Another example is a multiple expression, such as mixing color of chromoprotein. Theoretically, three different chromoproteins can express any kind of colors by fixing each expression level. But this adjustment is too sensitive to be made instinctively.

Furthermore, the fact that sequence of CDS may affect transcription or translation efficiency is known from some studies. It means the strength of promoter or RBS could be changed by CDS.

Over these challenging problems in syn-bio, we put forward one solution like a Columbus's egg. "No more prediction, let's experiment!" ---- that is, we should try several promoters or RBSs and select the best one or the best combination. We don't know the best answer, but bacteria do.

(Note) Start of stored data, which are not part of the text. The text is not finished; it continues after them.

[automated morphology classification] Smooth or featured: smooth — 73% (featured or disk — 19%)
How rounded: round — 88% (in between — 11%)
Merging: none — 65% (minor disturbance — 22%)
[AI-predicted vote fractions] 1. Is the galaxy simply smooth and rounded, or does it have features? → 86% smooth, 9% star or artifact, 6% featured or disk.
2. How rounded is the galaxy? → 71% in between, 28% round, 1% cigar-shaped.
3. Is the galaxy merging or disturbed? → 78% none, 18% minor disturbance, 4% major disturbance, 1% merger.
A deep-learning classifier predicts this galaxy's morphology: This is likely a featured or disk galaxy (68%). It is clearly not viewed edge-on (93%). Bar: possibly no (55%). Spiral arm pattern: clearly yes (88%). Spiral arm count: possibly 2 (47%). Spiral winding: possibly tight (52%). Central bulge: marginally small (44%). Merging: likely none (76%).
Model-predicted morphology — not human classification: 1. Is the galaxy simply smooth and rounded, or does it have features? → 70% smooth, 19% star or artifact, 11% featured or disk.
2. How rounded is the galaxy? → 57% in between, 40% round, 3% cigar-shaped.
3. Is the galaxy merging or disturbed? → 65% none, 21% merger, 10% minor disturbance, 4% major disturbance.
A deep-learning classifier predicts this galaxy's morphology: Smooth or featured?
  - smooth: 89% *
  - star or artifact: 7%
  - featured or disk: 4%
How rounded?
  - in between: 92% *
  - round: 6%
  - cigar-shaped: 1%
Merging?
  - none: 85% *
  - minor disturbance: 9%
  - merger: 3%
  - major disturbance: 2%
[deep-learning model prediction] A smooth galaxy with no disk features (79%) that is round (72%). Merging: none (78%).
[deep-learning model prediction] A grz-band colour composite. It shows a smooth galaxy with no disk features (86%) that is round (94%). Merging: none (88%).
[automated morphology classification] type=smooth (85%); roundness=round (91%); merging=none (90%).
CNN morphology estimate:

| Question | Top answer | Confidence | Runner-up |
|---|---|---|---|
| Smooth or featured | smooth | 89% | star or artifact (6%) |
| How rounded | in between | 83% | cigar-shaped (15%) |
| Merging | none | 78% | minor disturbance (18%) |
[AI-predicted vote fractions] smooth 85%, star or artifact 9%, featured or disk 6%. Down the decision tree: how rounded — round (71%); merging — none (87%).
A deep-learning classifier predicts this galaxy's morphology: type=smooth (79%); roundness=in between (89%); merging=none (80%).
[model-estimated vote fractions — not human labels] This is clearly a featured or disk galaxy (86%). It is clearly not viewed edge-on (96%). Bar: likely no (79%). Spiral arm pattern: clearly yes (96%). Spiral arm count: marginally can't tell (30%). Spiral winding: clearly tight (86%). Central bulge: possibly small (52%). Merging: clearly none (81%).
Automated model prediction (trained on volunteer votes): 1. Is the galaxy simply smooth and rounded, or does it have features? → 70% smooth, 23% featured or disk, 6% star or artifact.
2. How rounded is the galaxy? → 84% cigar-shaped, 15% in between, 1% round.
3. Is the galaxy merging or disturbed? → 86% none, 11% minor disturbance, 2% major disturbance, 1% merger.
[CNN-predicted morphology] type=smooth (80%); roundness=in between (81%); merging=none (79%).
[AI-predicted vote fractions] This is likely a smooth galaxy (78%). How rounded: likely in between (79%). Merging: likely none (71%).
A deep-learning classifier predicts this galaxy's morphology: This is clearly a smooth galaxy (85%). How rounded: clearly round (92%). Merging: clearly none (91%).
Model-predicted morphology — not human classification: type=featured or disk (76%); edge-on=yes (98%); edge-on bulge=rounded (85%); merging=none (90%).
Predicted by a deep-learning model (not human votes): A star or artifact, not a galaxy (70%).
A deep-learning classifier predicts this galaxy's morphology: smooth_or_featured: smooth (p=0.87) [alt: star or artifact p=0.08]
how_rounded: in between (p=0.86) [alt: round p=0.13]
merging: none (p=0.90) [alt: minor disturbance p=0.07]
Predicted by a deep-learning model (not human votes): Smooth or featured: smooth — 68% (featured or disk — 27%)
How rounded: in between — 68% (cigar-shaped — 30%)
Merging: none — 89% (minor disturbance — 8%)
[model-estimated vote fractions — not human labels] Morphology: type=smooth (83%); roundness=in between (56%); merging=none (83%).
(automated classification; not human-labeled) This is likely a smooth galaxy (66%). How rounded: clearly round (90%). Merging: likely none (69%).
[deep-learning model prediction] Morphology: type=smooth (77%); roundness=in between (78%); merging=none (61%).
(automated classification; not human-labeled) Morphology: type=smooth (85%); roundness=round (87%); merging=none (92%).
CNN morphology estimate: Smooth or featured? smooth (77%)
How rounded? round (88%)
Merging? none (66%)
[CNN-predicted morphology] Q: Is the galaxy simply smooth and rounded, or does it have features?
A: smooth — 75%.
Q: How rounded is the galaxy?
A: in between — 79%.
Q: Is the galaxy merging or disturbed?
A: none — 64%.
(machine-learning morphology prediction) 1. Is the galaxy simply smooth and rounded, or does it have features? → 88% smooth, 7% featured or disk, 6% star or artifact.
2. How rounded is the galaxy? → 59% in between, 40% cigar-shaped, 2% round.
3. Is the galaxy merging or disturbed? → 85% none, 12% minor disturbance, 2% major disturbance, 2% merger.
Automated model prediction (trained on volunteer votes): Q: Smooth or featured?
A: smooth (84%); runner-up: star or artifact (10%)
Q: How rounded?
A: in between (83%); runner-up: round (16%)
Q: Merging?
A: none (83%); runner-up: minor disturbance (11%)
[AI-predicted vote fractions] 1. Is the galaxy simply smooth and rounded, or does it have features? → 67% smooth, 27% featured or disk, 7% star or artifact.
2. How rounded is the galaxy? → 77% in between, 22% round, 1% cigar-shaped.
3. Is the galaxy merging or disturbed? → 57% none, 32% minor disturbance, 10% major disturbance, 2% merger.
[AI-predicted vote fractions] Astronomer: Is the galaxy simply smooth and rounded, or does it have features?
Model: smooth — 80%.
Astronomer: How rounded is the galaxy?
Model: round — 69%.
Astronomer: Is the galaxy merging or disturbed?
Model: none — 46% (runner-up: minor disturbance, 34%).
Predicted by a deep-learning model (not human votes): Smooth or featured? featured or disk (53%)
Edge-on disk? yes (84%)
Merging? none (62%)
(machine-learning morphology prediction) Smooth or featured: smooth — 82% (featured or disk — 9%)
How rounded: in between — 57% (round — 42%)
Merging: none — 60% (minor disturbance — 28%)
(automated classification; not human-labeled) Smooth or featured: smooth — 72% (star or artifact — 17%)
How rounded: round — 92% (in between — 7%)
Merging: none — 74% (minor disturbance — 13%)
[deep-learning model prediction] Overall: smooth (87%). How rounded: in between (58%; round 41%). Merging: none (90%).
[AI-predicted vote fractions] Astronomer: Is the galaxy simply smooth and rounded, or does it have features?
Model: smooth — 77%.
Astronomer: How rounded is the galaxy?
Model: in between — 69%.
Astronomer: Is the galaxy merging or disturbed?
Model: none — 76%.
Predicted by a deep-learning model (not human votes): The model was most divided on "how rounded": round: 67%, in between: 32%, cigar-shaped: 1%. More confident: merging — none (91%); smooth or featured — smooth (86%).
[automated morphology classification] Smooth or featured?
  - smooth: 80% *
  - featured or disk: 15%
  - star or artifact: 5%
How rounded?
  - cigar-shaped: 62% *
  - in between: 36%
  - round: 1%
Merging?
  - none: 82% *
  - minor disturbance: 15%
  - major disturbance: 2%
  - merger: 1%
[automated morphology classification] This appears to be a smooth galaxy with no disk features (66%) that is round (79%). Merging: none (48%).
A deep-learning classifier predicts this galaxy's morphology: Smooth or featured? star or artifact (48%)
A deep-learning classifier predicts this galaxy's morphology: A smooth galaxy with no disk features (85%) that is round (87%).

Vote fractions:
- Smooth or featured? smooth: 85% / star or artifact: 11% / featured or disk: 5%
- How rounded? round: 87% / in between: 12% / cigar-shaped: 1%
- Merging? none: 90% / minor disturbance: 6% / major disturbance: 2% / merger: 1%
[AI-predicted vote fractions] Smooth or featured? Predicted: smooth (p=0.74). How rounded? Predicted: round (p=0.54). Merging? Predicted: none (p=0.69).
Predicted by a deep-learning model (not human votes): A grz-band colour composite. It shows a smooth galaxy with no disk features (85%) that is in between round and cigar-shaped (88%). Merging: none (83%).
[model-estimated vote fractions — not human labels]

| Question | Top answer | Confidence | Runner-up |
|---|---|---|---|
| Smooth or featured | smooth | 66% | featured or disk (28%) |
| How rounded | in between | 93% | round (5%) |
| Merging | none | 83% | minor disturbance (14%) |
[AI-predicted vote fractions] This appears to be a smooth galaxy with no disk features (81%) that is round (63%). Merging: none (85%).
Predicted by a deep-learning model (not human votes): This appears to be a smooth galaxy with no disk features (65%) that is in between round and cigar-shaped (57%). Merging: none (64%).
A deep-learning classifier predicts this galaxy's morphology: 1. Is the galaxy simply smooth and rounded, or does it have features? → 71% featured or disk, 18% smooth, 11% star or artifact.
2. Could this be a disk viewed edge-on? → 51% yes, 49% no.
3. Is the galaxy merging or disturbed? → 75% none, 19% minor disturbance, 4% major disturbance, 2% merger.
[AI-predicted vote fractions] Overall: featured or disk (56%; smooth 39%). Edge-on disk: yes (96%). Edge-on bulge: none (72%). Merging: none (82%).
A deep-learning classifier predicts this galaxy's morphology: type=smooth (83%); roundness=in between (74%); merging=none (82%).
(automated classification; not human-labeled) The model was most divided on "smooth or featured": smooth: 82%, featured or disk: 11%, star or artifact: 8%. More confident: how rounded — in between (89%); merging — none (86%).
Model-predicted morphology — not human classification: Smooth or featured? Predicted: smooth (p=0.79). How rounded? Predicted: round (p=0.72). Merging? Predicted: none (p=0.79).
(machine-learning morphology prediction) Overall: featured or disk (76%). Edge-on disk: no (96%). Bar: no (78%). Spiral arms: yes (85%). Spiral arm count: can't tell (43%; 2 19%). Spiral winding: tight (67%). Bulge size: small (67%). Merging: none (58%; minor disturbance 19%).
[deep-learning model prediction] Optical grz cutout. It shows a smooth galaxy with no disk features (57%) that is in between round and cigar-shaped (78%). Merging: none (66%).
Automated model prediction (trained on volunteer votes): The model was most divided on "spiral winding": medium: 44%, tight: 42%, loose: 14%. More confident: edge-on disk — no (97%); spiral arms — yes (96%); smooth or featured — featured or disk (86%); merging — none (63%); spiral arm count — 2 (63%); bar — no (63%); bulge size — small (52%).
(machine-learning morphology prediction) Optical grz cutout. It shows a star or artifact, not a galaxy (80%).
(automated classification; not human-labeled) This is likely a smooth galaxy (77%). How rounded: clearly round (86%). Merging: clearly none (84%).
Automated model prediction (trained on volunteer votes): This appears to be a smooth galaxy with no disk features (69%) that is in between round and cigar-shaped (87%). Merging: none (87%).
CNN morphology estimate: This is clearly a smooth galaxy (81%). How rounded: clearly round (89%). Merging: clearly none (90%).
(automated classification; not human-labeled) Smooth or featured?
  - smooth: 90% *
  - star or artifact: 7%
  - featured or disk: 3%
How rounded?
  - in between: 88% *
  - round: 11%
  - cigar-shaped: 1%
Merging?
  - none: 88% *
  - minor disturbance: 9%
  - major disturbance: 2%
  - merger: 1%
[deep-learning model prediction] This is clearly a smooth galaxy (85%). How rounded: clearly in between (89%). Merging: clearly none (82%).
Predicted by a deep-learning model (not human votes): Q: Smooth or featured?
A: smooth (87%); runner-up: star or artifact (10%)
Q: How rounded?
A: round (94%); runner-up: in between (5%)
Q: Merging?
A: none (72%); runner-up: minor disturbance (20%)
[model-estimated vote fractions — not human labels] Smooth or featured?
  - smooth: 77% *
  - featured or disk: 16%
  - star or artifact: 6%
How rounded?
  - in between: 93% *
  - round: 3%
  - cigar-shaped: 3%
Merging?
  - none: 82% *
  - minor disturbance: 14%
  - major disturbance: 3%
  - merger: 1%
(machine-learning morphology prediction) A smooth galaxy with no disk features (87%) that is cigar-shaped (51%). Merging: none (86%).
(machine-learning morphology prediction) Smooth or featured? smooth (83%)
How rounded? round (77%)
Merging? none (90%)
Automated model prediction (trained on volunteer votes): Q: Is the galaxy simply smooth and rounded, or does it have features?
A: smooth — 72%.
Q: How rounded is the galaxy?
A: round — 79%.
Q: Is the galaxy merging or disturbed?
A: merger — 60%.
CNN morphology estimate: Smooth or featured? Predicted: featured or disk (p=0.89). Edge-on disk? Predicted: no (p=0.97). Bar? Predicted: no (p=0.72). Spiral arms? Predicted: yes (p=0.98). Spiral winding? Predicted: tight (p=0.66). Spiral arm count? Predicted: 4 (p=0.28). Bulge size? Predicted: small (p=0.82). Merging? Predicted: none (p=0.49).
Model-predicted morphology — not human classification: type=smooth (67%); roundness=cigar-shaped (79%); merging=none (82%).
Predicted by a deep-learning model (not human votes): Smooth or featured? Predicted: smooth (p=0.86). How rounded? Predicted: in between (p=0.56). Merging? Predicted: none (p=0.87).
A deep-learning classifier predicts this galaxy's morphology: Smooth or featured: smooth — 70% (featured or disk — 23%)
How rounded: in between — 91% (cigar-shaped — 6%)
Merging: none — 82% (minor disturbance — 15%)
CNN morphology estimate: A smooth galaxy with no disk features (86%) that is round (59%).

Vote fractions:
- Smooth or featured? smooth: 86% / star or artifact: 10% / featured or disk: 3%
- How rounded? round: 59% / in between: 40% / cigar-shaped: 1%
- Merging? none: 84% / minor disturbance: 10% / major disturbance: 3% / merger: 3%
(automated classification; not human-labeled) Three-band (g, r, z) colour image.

This is surely the best way, but trying every pattern costs a lot of time and labor. We overcame this obstacle by using a one-pot DNA shuffling method, namely, "Golden Gate Assembly". And then, we made two kits to optimize transcription and translation. For these kits, we made artificial promoter and RBS families. They are created based on concrete philosophies and characterized well. Please refer Promoter and RBS for details.

We named these kits "Promoter Selector" and "RBS Selector".

Promoter Selector
Promoter Selector is for adjustment of relatively simple expression, like a production of antibodies reffered above.
RBS Selector
RBS Selector is for adjustment of multiple expressions, like complex metabolisms.
We named these two devices ''Maestro E. coli'' Random Operon Shuffling Kit! As a maestro harmonizes music, let's harmonize proteins in the bacteria!